Saturday, April 11, 2026

An Important New Resource for the Study of Holy Week

Romanitas Press has just made available a very useful resource for the study of Holy Week, and particularly, of the reform of it promulgated by Pope Pius XII in 1955. This is a three volume series by a German Jesuit priest named Herman Schmidt, who taught liturgy at the Gregorian University in Rome, compiled with all the thoroughness one would expect from a German and a Jesuit. The first volume is occupied almost entirely by the text of the traditional Roman Holy Week, placed in parallel columns with the new one. The second is in two parts, the first of which gives a catalog of sources, then a summary of their contents according to the various genres: sacramentaries, lectionaries, antiphonaries etc. The secunda secundae, as it were, offers a commentary on the various rites as they appear in the different sources. (It should be noted that all three volumes are entirely in Latin, and a fairly high level academic Latin at that.)

The frontispiece of Schmidt’s first volume. (This was provided to me by Gregory; the Romanitas pdf is in black and white, and not word-searchable.) 
Now it should be noted that Schmidt was writing in the 1950s, and exactly as one would expect, he accepts and repeats some of the commonly held mistakes of his time. So, e.g., in his commentary on the Good Friday Mass of the Presanctified (vol. 2.2, p. 133), he repeats the erroneous idea that the fraction rite “seems” to arise from a theory of “consecration by contact”, which held that the wine was consecrated by having a consecrated host put into it. (Note the word “seems”, which also appears in the Vatican’s official commentary on the reform, written by Annibale Bugnini and Carlo Braga, and published in the Ephemerides Liturgicae in 1956. As explained in the article linked above, this theory is completely untenable.)

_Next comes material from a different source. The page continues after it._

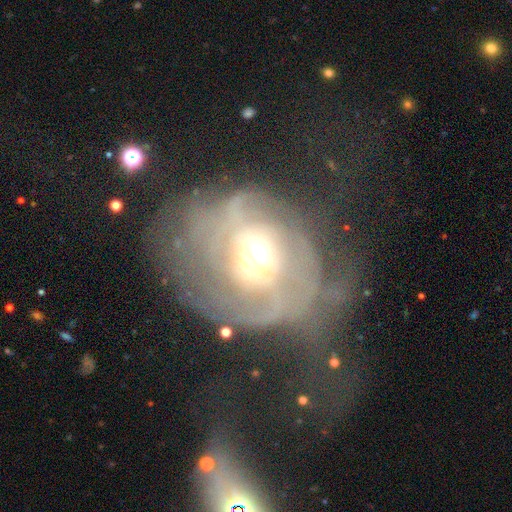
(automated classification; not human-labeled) The model was most divided on "spiral winding": tight: 42%, medium: 36%, loose: 22%. Remaining: edge-on disk — no (96%); smooth or featured — featured or disk (76%); spiral arms — yes (70%); bar — no (66%); bulge size — moderate (66%); merging — major disturbance (47%); spiral arm count — can't tell (44%).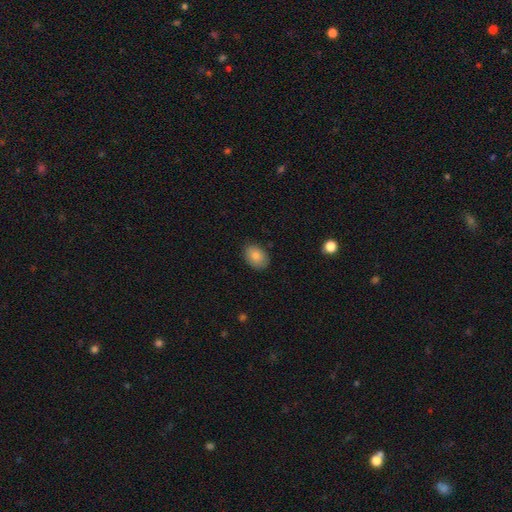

But on the whole, these are minor issues. Far more importantly, these volumes are an invaluable resource for demonstrating how completely devoid of any foundation in the Roman tradition the 1955 Holy Week actually is. For example, here we have a comparative table of Scriptural readings from volume 2.2 (pp. 674-675), which shows very clearly that no historical Roman lectionary ever omitted the first part of the three Synoptic Passion narratives, the parts which include the Last Supper and the preparations for it. (This is one of the errors of the 1955 reform which was recognized to be so serious that it was partly walked back in the Novus Ordo.)
One of these things is not like the others...
And of course, these volumes also help to demonstrate how the 1955 reform was in some ways a preparation for the more thorough reform of the liturgy that would be enacted after the most recent ecumenical council. E.g., here we see from volume 1, pp. 44-47, the introduction of a responsorial psalm into the procession of Palm Sunday...

as opposed to the traditional antiphons.
As the Church continues to slowly recover the fullness of its authentic liturgical tradition, books like this are extremely useful for making us more aware of what has been lost, and what needs to be rediscovered. Our thanks to Romanitas Press and its editor, Mr Louis Tofari, for such making a significant contribution to this vital process.